--- Begin Passage provided ---

Skip to content

LPTM: Large Pre-trained Time Series Model

Large Pre-trained Time Series Models for Cross-Domain Time Series Analysis Tasks

Overview

LPTM (Large Pre-trained Time Series Model) is a foundational model designed for general-purpose time-series forecasting. It uses a transformer-based architecture with a unique segmentation module that adaptively identifies patterns in time-series data.

Paper

Large Pre-trained time series models for cross-domain Time series analysis tasks

Key Features

  • ✅ Pre-trained on large-scale time-series data
  • ✅ Adaptive segmentation for pattern discovery
  • ✅ Supports forecasting, classification, and anomaly detection
  • ✅ Efficient fine-tuning with frozen encoders
  • ✅ Handles multivariate time series

Quick Start

from samay.model import LPTMModel
from samay.dataset import LPTMDataset

# Configure the model
config = {
    "task_name": "forecasting",
    "forecast_horizon": 192,
    "freeze_encoder": True,
    "freeze_embedder": True,
    "freeze_head": False,
}

# Load model
model = LPTMModel(config)

--- End Passage provided ---

### Set of tasks
1. According to the LPTM page, what kind of architecture does the model use?
2. Carry the LPTM page forward from the point where it stops.

--- Begin Records ---

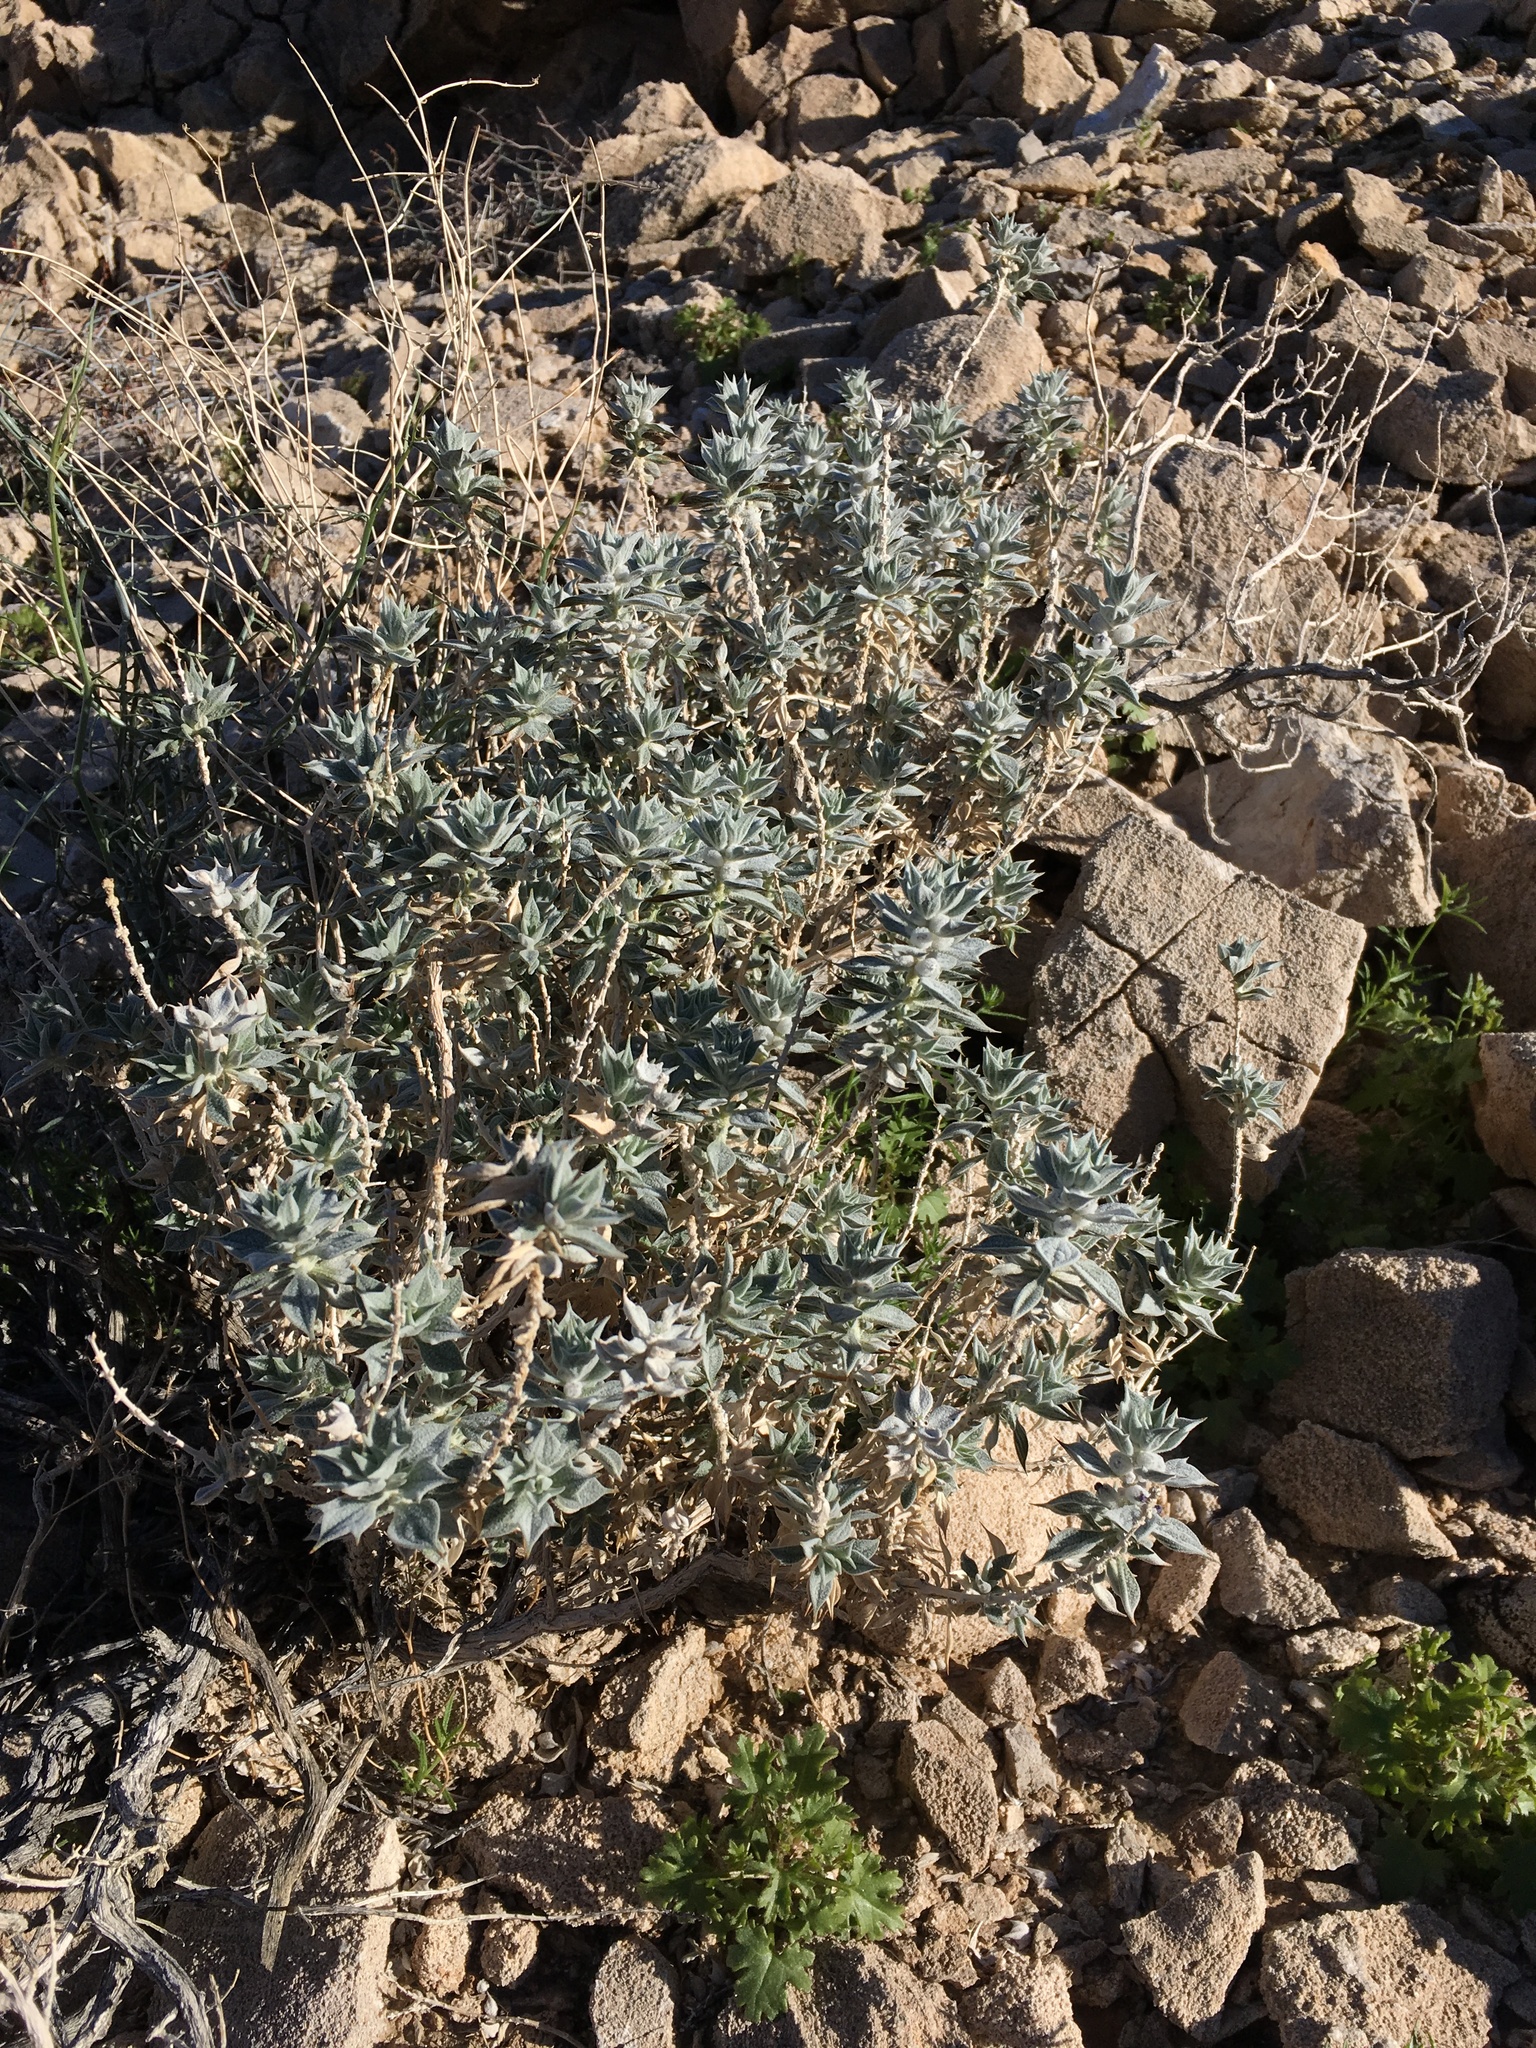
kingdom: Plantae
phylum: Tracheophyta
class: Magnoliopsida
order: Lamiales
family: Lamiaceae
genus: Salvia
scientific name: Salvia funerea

--- End Records ---

### Answers in order
1. A transformer-based architecture with a segmentation module that adaptively identifies patterns in time-series data.

2.
# Load dataset
train_dataset = LPTMDataset(
    name="ett",
    datetime_col="date",
    path="./data/ETTh1.csv",
    mode="train",
    horizon=192,
)

# Fine-tune
finetuned_model = model.finetune(train_dataset)

# Evaluate
test_dataset = LPTMDataset(
    name="ett",
    datetime_col="date",
    path="./data/ETTh1.csv",
    mode="test",
    horizon=192,
)

avg_loss, trues, preds, histories = model.evaluate(test_dataset)

Configuration Parameters

Model Configuration

Parameter Type Default Description
task_name str "forecasting" Task type: "forecasting", "classification", "detection"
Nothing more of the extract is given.